## Jobs
1. Check each statement against the mailing-list message below and answer yes or no, quoting the words of the message that decide it. (a) The default postfix includes a sendmail binary that can be called with no tricks to send mail. (b) Blocking port 25 in the firewall would let another app listen on that port. (c) The writer has investigated disabling listening on port 25 in postfix.
2. Write out the part of the mailing-list message starting with "No tricks at" and going on through "I have investigated.", substituting "router" for "firewall".

From: "Carlos E. R."
On 6/19/23 17:40, Carlos E. R. wrote:
On 2023-06-20 01:58, Marc Chamberlin via openSUSE Users wrote:
As always, thoughts and comments are much appreciated! Marc....
I'm confused.
I run the default postfix, which listens to port 25, and includes a sendmail binary, which can be called with no tricks to send mail.
No tricks at all.
Hi Carlos
"which listens to port 25" That's the problem with most MTA's, they listen on port 25 and I can't allow that.
Block it in the firewall.
That won't help; he wants another app to be able to listen on the port.
And probably listening on 25 can be disabled in postfix, but not
something I have investigated.
--
Cheers / Saludos,
Carlos E. R.
(from 15.4 x86_64 at Telcontar)

## Information given
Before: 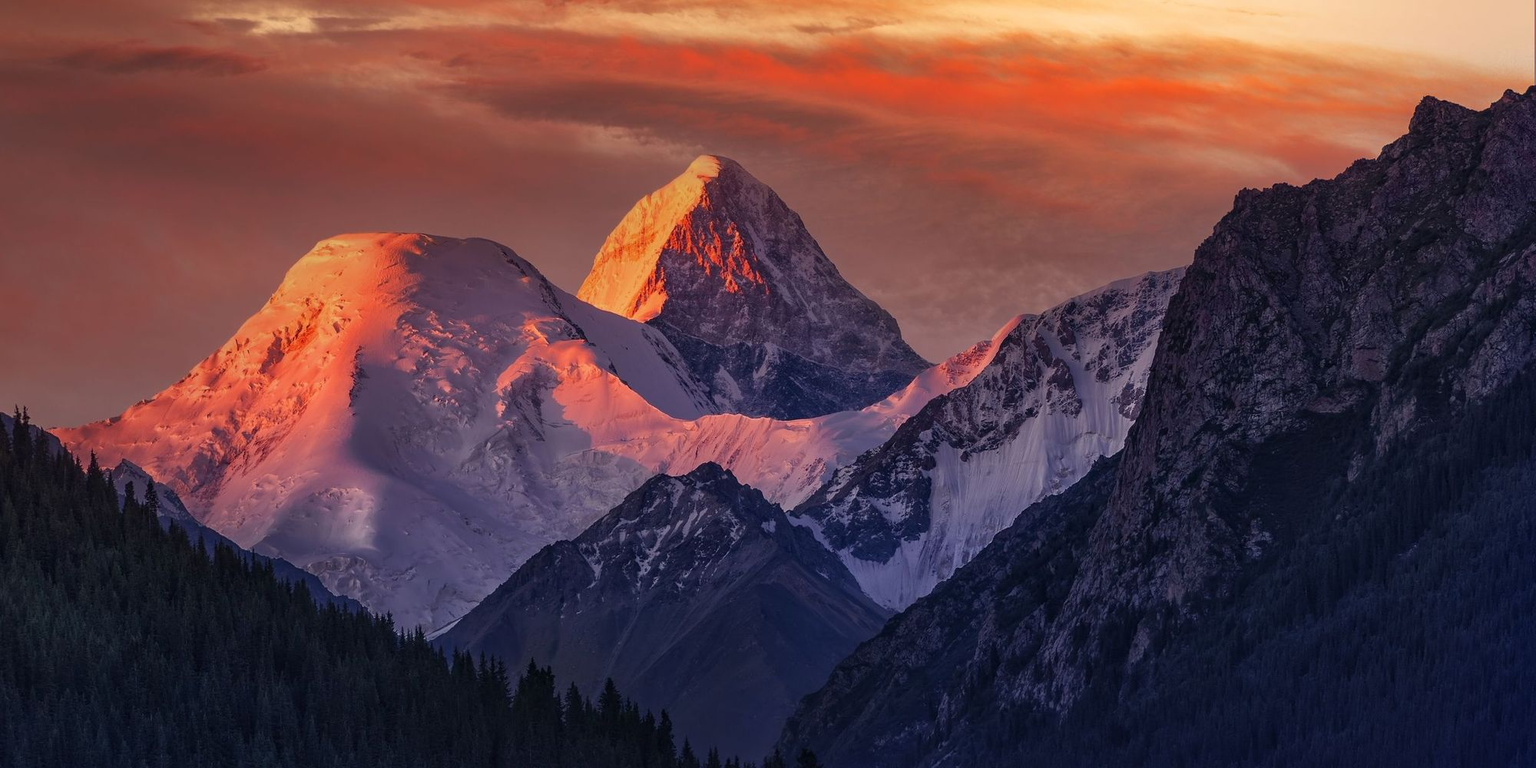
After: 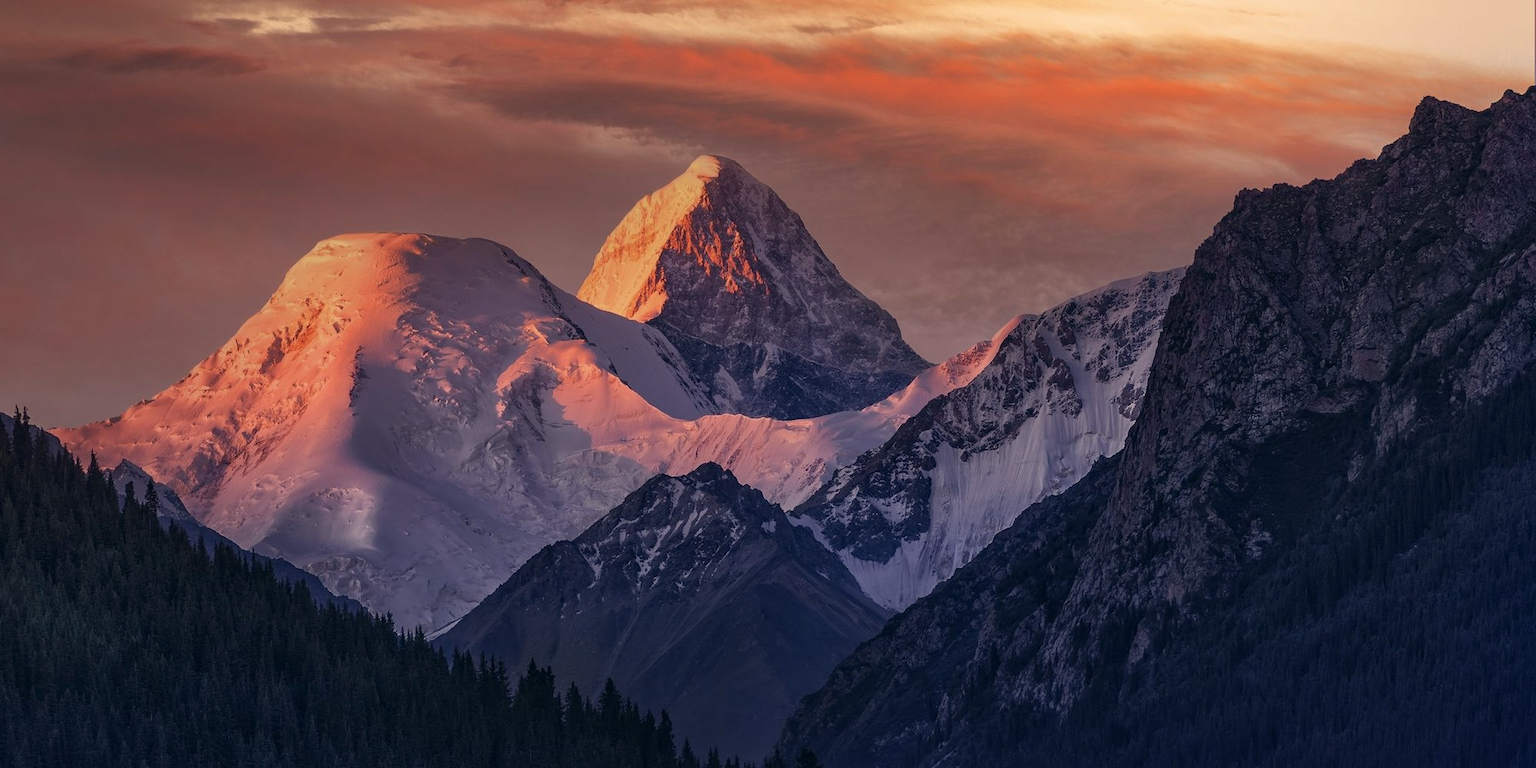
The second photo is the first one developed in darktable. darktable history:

---

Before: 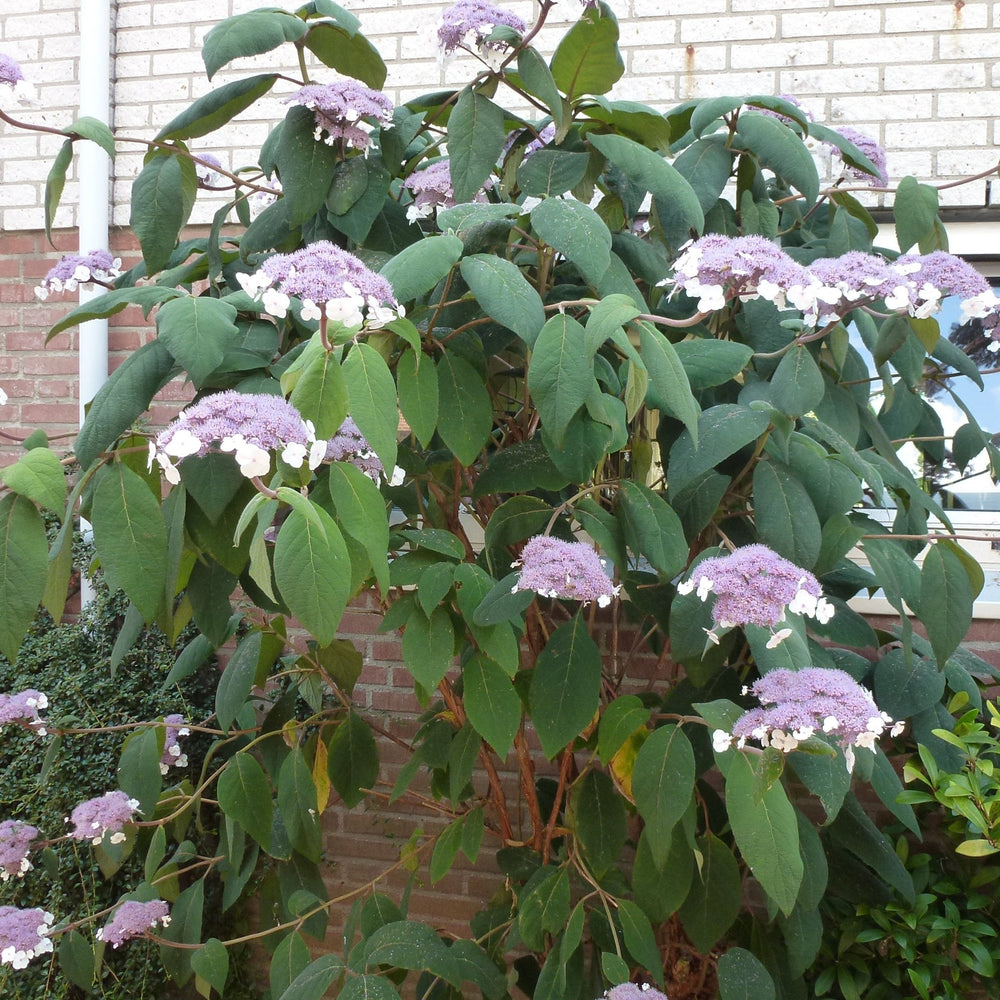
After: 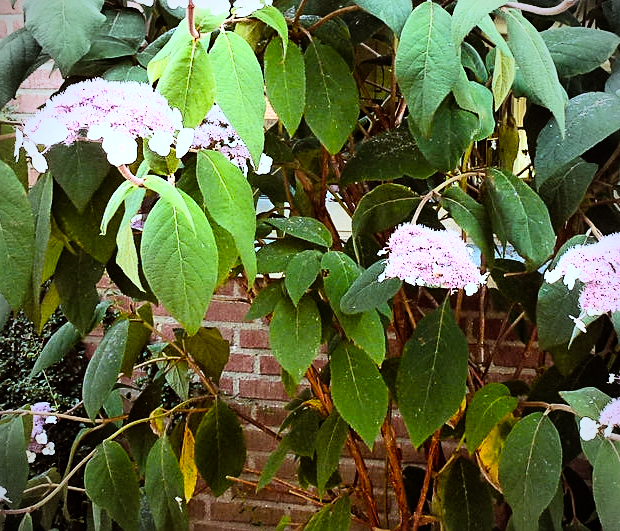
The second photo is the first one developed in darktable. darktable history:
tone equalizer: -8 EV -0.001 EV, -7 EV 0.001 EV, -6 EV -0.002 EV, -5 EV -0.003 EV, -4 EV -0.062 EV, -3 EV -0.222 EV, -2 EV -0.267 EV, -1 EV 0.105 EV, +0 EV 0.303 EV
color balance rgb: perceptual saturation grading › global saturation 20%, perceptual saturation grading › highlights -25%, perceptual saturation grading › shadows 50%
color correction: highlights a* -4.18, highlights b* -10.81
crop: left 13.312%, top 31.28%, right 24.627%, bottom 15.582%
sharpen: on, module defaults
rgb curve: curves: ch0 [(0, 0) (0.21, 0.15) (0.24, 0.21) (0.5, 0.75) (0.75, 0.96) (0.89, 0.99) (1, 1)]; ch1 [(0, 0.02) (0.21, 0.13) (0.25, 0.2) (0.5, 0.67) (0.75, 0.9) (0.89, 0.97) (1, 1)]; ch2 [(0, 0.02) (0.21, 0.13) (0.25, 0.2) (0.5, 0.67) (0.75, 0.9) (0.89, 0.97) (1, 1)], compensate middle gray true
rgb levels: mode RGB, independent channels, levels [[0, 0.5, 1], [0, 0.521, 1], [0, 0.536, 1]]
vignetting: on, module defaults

## The responses
1.
(a) Yes: "includes a sendmail binary, which can be called with no tricks to send mail."
(b) No: "That won't help; he wants another app to be able to listen on the port."
(c) No: "but not something I have investigated."

2.
No tricks at all.
Hi Carlos
"which listens to port 25" That's the problem with most MTA's, they listen on port 25 and I can't allow that.
Block it in the router.
That won't help; he wants another app to be able to listen on the port.
And probably listening on 25 can be disabled in postfix, but not
something I have investigated.